物理学などでは説明つかないけれど、生物の発達における大きなシステムとしてクオリアが存在して、地球の神経網、地球の海馬や前頭葉みたいなものにもつながっているのではないでしょうか。
このように、情報を意味のある形にしていく、デザインにしていく原理が、今日の人工知能、我々の心の問題、あるいは地球の発達史のようなもののひとつの本質なのかなあというようなことは、先生とのやりとりの中で感じました。
竹村:そうですね。ネアンデルタールの時代にも、すでに技術的に精緻なものがあった、科学的な観察もあった。花を手向ける葬送儀礼までやっていましたからね。
それが統合されてメタなレベルが生まれていった、などと考えてみると、やっぱり人類の歴史とは統合の歴史であると実感します。世界史などでは「5000年ほど前に文字が発明された」と平面的に教えられるだけですが、文字の発明によって、人類の脳や心は文字と共進化してきたんですよね。

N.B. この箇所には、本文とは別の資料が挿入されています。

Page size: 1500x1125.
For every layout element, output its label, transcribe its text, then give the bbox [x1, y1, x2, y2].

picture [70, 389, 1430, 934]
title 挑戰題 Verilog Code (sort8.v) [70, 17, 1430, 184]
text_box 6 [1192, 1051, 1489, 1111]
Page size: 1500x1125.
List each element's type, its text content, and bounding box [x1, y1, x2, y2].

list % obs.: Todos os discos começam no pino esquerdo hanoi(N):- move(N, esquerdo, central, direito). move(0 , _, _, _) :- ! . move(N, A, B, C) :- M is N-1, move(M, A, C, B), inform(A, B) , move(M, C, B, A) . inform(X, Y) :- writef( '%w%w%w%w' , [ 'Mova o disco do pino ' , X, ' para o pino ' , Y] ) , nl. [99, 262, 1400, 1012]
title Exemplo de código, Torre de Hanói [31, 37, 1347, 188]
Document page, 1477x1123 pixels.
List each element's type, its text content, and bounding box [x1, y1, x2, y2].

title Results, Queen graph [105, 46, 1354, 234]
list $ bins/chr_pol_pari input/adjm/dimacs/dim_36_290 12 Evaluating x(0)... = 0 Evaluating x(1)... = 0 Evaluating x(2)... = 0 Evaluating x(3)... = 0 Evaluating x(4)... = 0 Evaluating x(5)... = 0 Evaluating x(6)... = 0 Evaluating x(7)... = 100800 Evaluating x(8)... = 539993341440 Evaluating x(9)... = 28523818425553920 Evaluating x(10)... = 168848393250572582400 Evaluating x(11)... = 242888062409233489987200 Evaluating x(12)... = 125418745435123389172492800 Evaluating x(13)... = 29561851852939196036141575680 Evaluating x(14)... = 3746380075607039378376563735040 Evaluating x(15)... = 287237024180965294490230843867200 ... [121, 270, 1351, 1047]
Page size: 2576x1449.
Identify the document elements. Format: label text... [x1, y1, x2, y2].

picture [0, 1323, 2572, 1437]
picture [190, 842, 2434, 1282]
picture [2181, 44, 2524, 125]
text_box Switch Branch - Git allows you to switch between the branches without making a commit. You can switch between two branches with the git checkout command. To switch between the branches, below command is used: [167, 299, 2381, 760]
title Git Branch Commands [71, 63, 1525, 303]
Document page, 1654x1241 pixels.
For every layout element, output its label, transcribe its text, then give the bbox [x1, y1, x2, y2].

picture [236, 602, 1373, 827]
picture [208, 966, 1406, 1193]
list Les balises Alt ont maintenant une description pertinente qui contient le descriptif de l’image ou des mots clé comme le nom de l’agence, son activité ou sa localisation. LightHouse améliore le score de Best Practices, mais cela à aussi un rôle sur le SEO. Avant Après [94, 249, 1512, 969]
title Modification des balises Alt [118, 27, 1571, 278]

そう考えていくと、私たちが生み出したAIやIoTなどと統合的な仕組みを作っていくというイマジネーションは現実のものになるでしょう。そのとき、キリスト教的・一神教的文化を背景に大規模な技術システムを作っているアメリカの部隊と、彼らが生み出そうとしている世界観に、我々の命を預けられるのか、我々はどのような貢献ができるか、ということを含めて考えていかなければいけないと思いますね。
児玉:今、我々はそれをデザインできるという幸せなタイミングにあるんだということを、仕事をしていて思います。それがどういう思想のデザインになるか、極めて抑圧的なシステムにもできるし、もっとオープンで人間と対話していくようなインターフェースにデザインしていくこともできる。そのケイパビリティを持っているんだ、という意識がなにより大事かなと思います。
竹村:本当にそうです。まだ固定化されていないですからね。それこそ、先ほど例示した植物の細胞のような、ミトコンドリアと核をもった細胞と葉緑体が共生している、その前の段階に我々はいるわけですから。どんな仕組みを作っていくか、大変エキサイティングな時代に生まれたという感じがしますよね。
ぜひまた第二ラウンドを企画したいと思います。本日はどうもありがとうございました。